Nunoa
Nunoa pairs 241,467 residents with 6,625 homes for sale and Chile's fourth-highest schooling level, showing how Metro density compounds around educated, low-fertility demand.
Nunoa added 33,230 residents between 2017 and 2024 without losing its place among metropolitan Santiago's oldest communes. The municipality sits 615 metres above sea level on Santiago's eastward hinge, between the capital's core and communes such as Providencia and La Reina. Chile's 2024 census counts 241,467 residents there, up from 208,237 in 2017, and the official story still centers on tree-lined streets, the National Stadium, and a comfortable address with Metro access.
What the brochure misses is that Nunoa has become one of metropolitan Santiago's preferred machines for turning rail access into apartments, offices, and retail without losing its educated consumer base. An August 2024 market survey by Universidad San Sebastian and Tinsa counted 108 housing projects and 6,625 units for sale in the municipality, with roughly 34 projects clustered around Metro lines 3 and 5. The biggest bets sit on the edges: Eco Egana, on the La Reina border, is being built with 1,752 apartments and 219 offices, while the approved Mall Vivo Santiago project near Metro Nuble carries a US$200 million plan on a 20,775-square-metre site. That is not random construction. It is transit access being turned into balance-sheet value.
The other half of the story is demand quality. Census reporting in 2025 placed Nunoa fourth nationally in average schooling at 15.5 years. It is also one of the Metropolitan Region's oldest communes, and only 36.5% of women aged 15 to 49 report having children, among the lowest shares in Chile.

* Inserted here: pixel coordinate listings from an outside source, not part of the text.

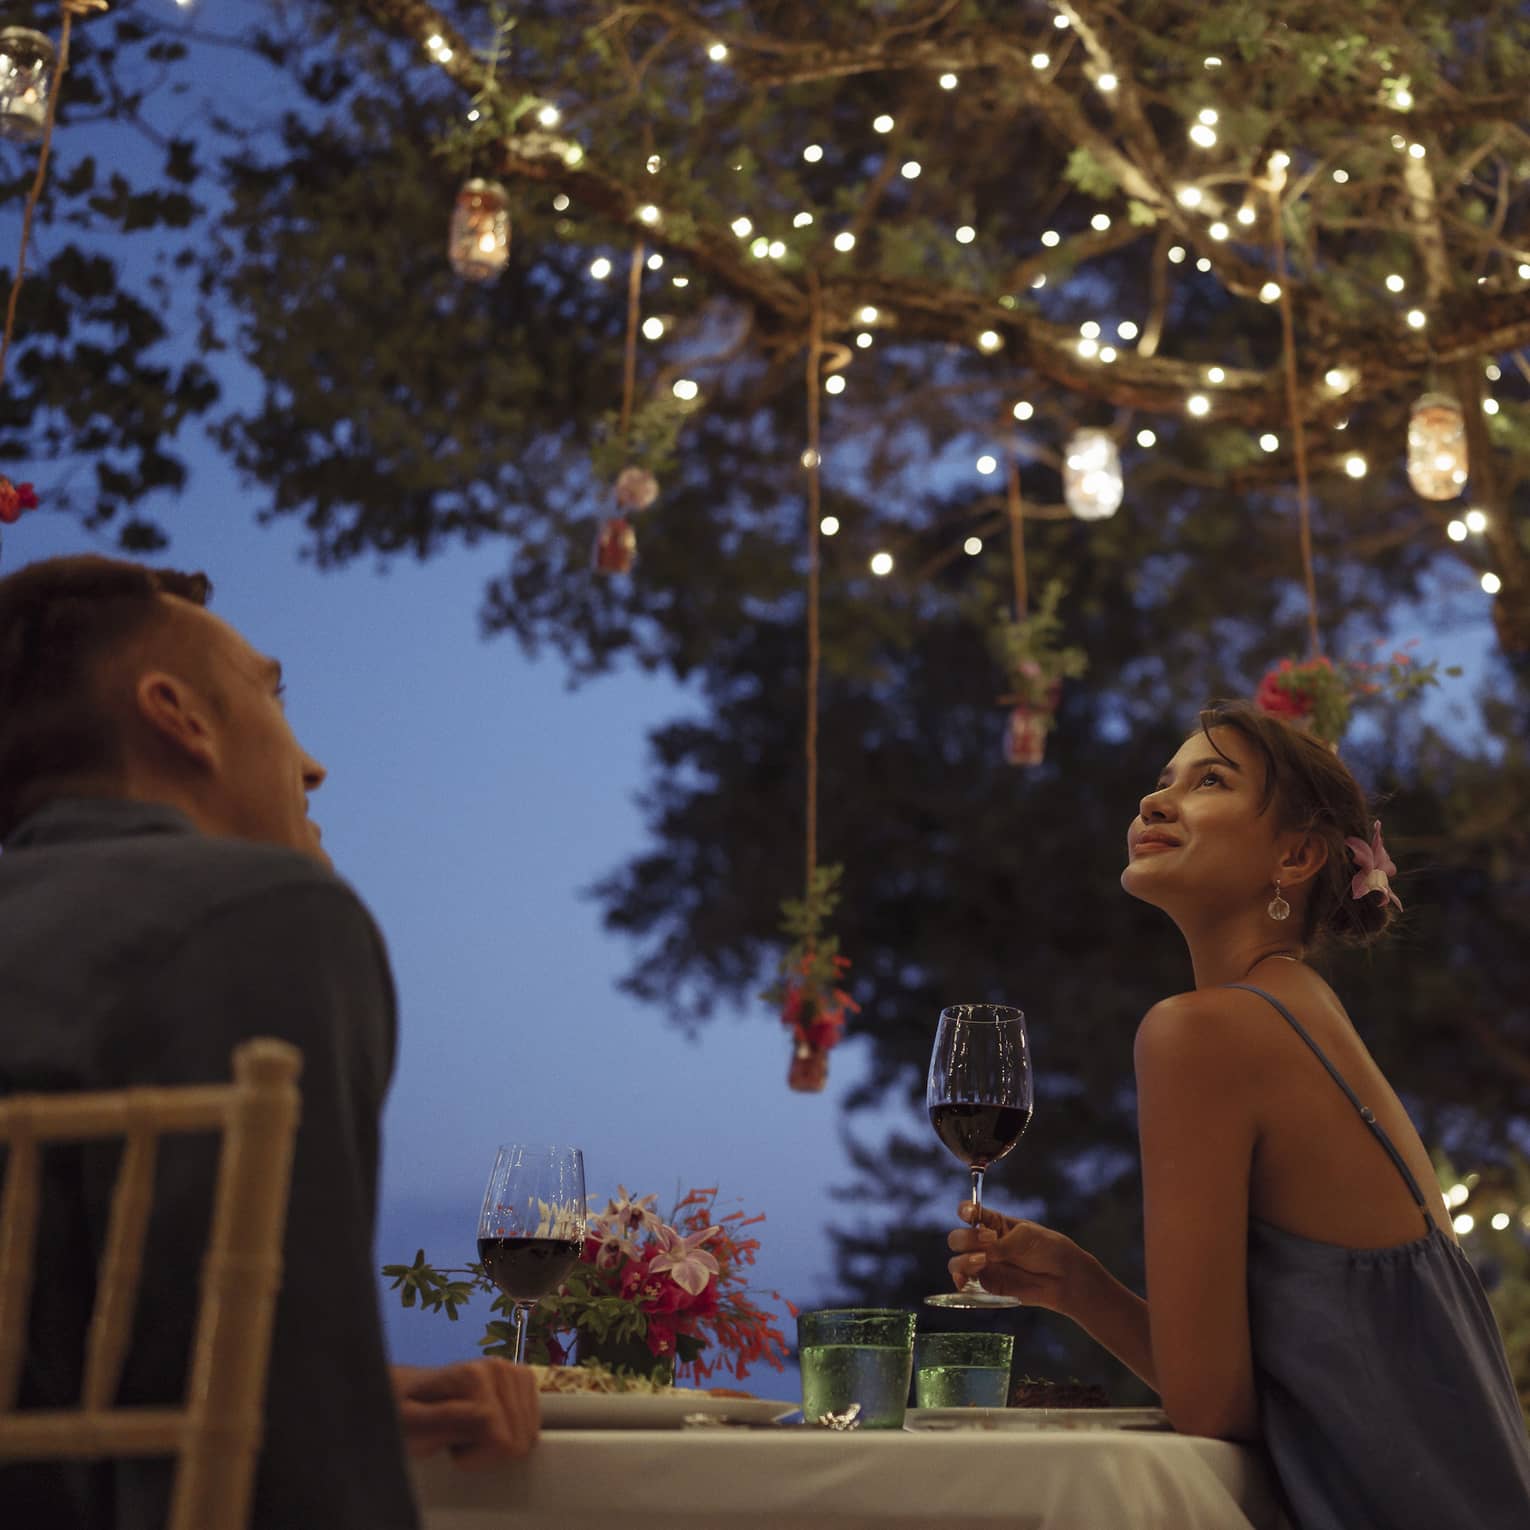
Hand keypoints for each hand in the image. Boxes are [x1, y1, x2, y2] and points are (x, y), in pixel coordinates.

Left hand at [390, 1360, 539, 1466]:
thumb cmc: (409, 1412)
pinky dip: (512, 1435)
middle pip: (518, 1438)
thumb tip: (485, 1416)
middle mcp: (499, 1366)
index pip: (500, 1437)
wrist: (414, 1392)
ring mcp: (514, 1371)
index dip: (475, 1457)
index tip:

That combination matters: older, highly educated households support stable spending, while smaller households make compact apartments and transit-linked infill easier to sell. Nunoa is not simply growing; it is sorting residents into a durable urban niche.
The mechanism is niche construction reinforced by niche partitioning and positive feedback loops. Metro access attracts developers; new density justifies more retail and services; that mix then attracts the next wave of residents who want fast access to Santiago without paying Providencia prices. The biological parallel is a mangrove. Its roots trap sediment at the edge, create calmer water, and make the habitat more valuable to the next organism that arrives. Nunoa does the same between Santiago's center and the eastern communes.
Only 36.5% of women aged 15 to 49 in Nunoa report having children, one of the lowest shares recorded in Chile's 2024 census.